Muhammad was among around 200 individuals wanted by the authorities in Tripoli for their alleged role in the ongoing clashes in the city, as well as car bombs and the targeting of civilians and army members.
In recent years there have been deadly clashes between the Sunni majority and minority Alawite community in Tripoli. The two communities are deeply divided over the war in neighbouring Syria, where they back different sides.
Syria’s President Bashar al-Assad is an Alawite and is backed by minorities in the country as well as many Sunnis. On the other hand, the country’s majority Sunni community has also been at the forefront of the uprising against the state.
Meanwhile in Saudi Arabia construction began on what will become the world’s tallest building.
Once finished, the Kingdom Tower will stand a staggering 1km (3280 feet) high – four times taller than The Shard and over 500 feet taller than the Burj Khalifa in Dubai, the current record holder.
Costing a total £780m, the tower, located in the coastal city of Jeddah, will take five years to construct. It is expected to use half a million cubic meters of concrete and around 80,000 tons of steel.

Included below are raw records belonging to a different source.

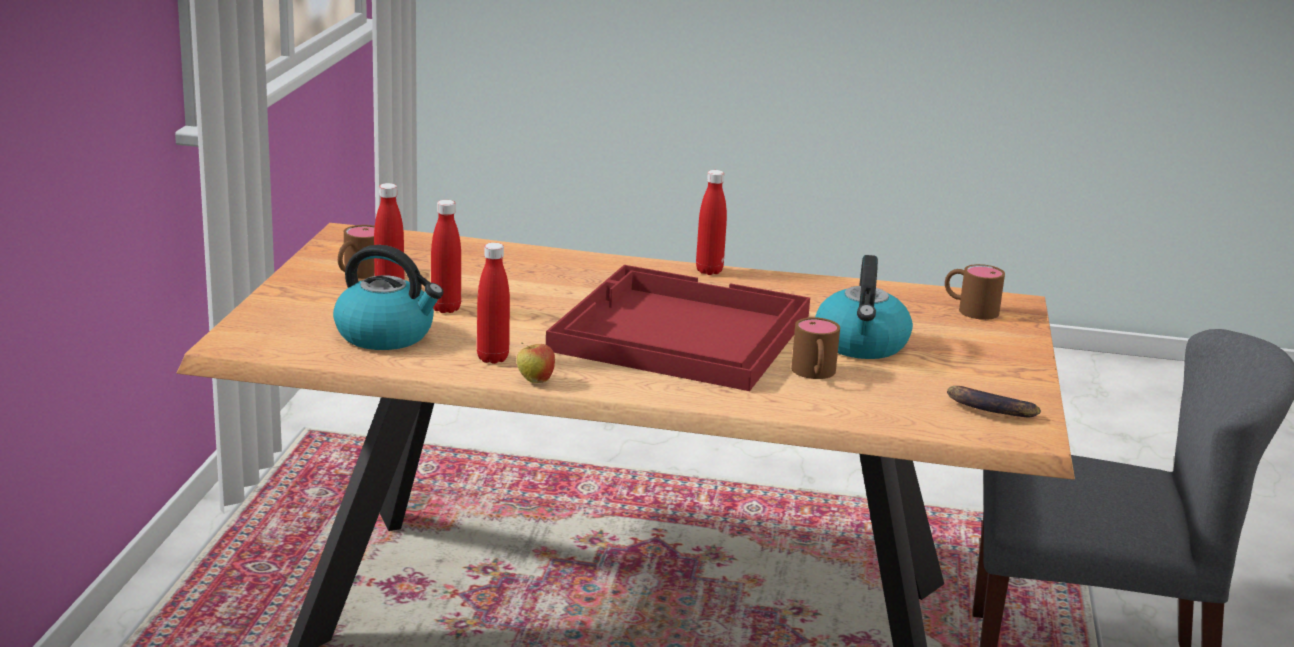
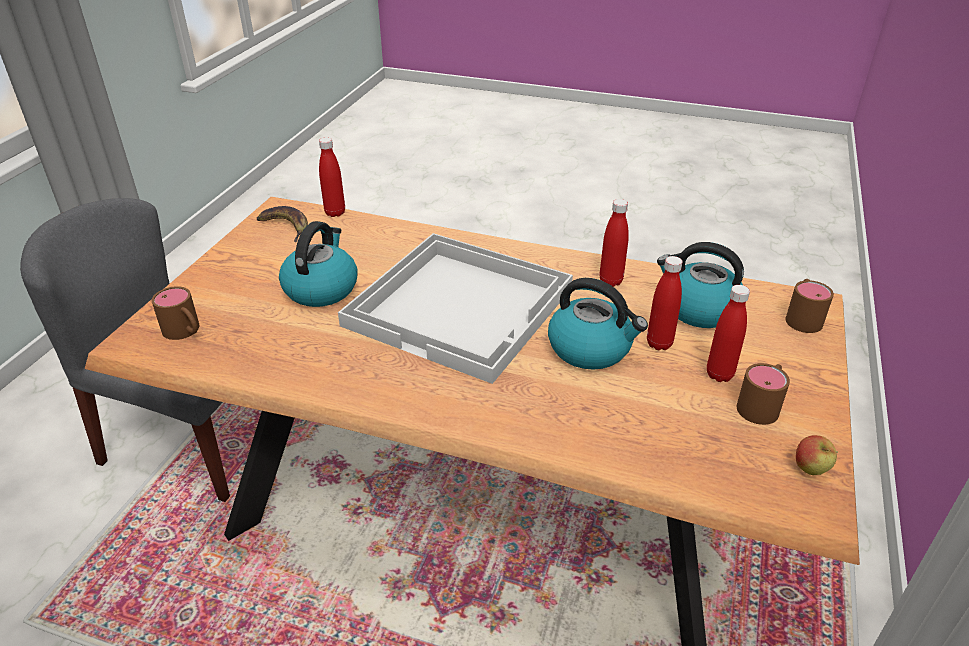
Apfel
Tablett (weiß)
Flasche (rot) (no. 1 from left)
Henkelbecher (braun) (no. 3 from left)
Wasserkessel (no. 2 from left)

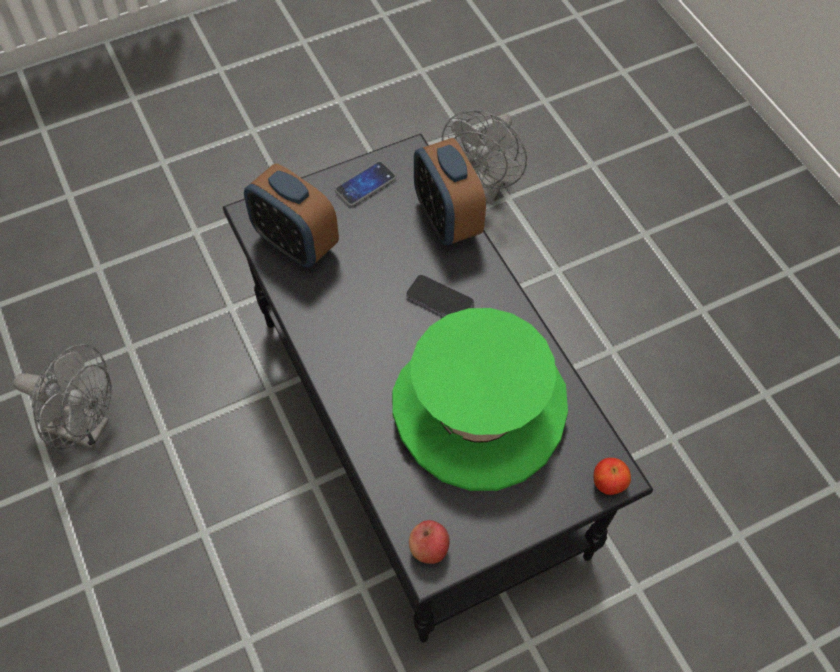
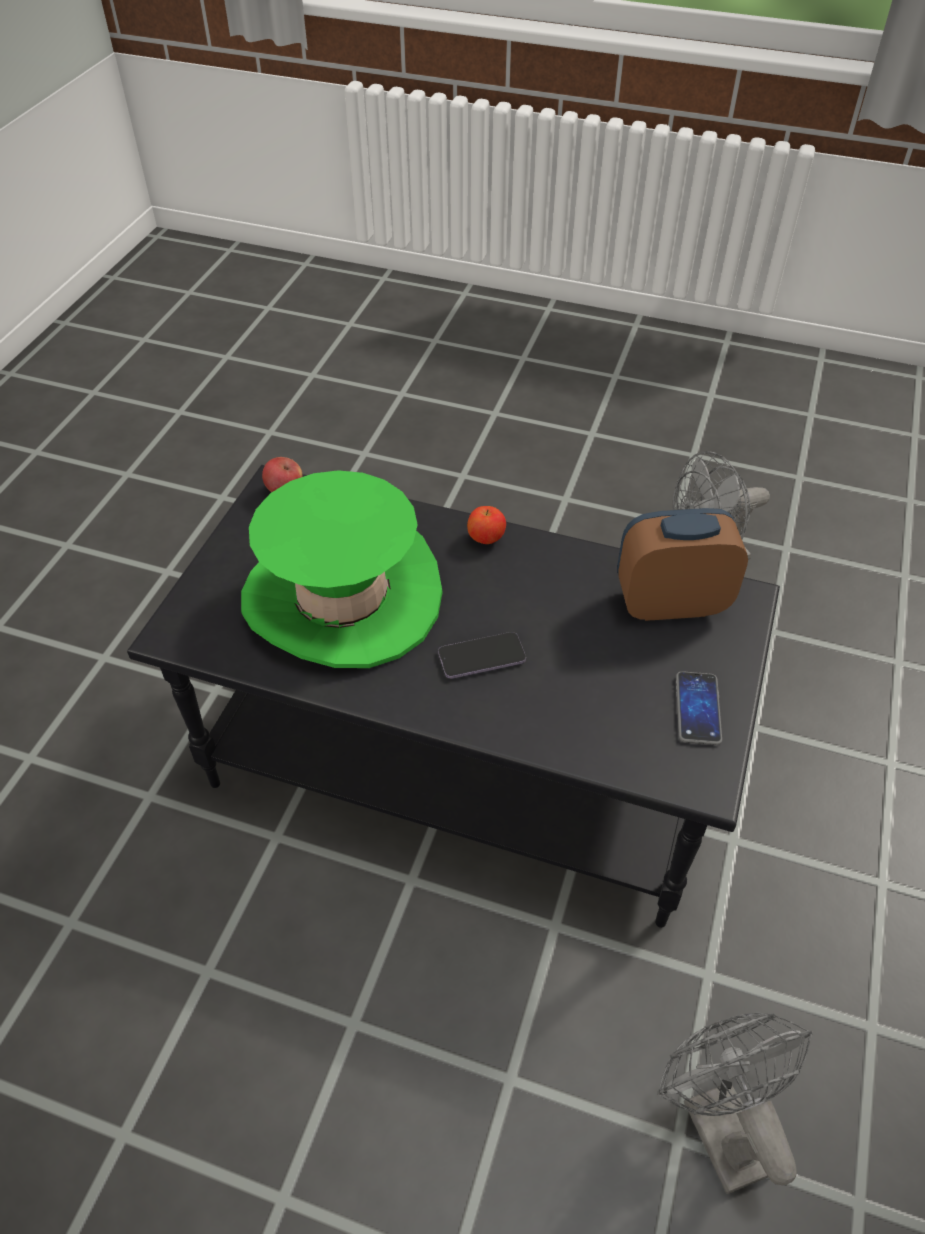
Wecker (no. 2 from left in the first image)
Apfel (no. 2 from left)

The finished building will cover a total area of over 500,000 square meters and have 200 floors. There will be 59 elevators, including five that are double deckers. Those that take visitors to the observatory will travel at 10 metres per second.
Opinion and analysis
Discussion in April was dominated by the viral Happy Muslims video.
Journalist Hasnet Lais asked that with all the injustices taking place in the Muslim world and the never-ending demonisation of Islam at home, did Muslims in Britain have much to be happy about?

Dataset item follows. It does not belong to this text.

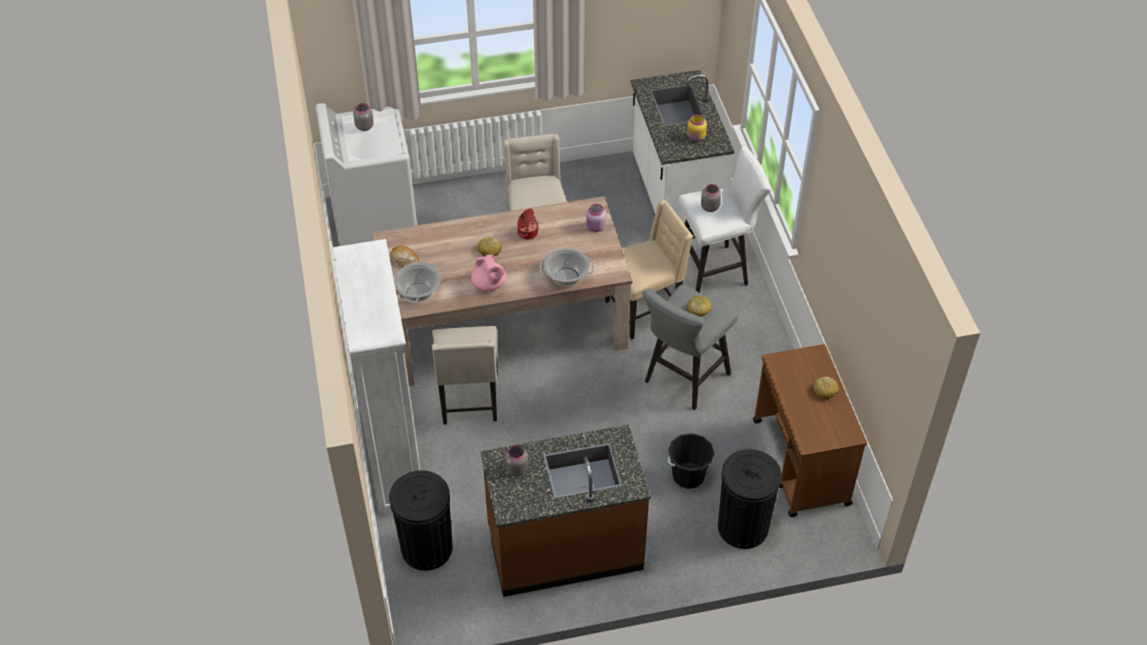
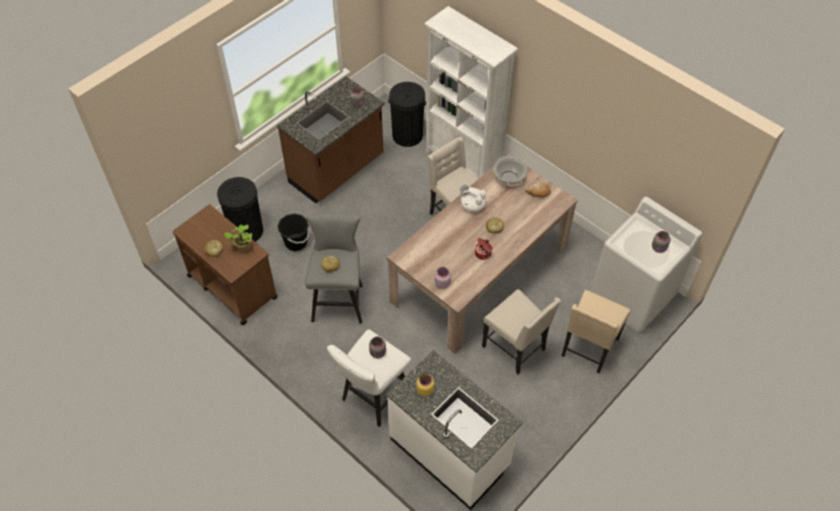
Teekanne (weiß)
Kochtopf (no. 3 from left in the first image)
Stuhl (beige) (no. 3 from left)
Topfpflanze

He wrote: “The grim context in which this video was produced hardly calls for celebration. The happiness experienced by Muslims owes absolutely nothing to citizenship. Why? Because the oppression inflicted on us at home and abroad occurs under the watch of British institutions – from the Monarch’s endorsement of the War on Terror, the army’s human rights violations in Iraq and Afghanistan, the evident bias against Muslims in the Crown Prosecution Service and the Islamophobic leviathan which fittingly describes large sections of the British press.
“In light of this backdrop, our public figures ought to be far more judicious when appealing to certain emotions, or otherwise risk making a dangerous misrepresentation of the mood prevailing in our community. You can have as many sheikhs and mullahs grooving to a summery vibe but that will not cloud the reservations which so many victimised Muslims have with this notion of ‘Britishness'”
On the other hand, journalists Nina Arif wrote that since the “Happy Muslims” video went viral, a lot of unhappy Muslims had emerged from the woodwork. The video and the frenzied reaction to it, exposes the very sad state that British Muslims are in.
“Watching some familiar faces from the Muslim community dancing and clapping to Pharrell’s “Happy” song made me cringe,” she wrote.
“I thought most of the people in the video looked quite silly and that it was unnecessary for Muslims to show that they too were normal and happy by behaving in that way. I also don’t agree with Pharrell’s standards of morality in general (he’s the guy that produced Blurred Lines – the song which has topless women dancing in the video).
“But despite my dislike of the video, I ironically found myself defending those in it as a means of countering some of the hateful and predictable reactions to it. The dominant anti-“Happy Muslims” voices stemmed from the belief that the video is haram and part of an agenda to destroy Muslims, to the belief that British Muslims don’t have anything to be happy about.
I share none of these views, as they cannot be substantiated and there is too much evidence to the contrary. Rather, I find it abhorrent that the mob mentality among many Muslims in Britain is in such full force and ready to pounce on any other Muslim who does not support the notion of Muslim hegemony.”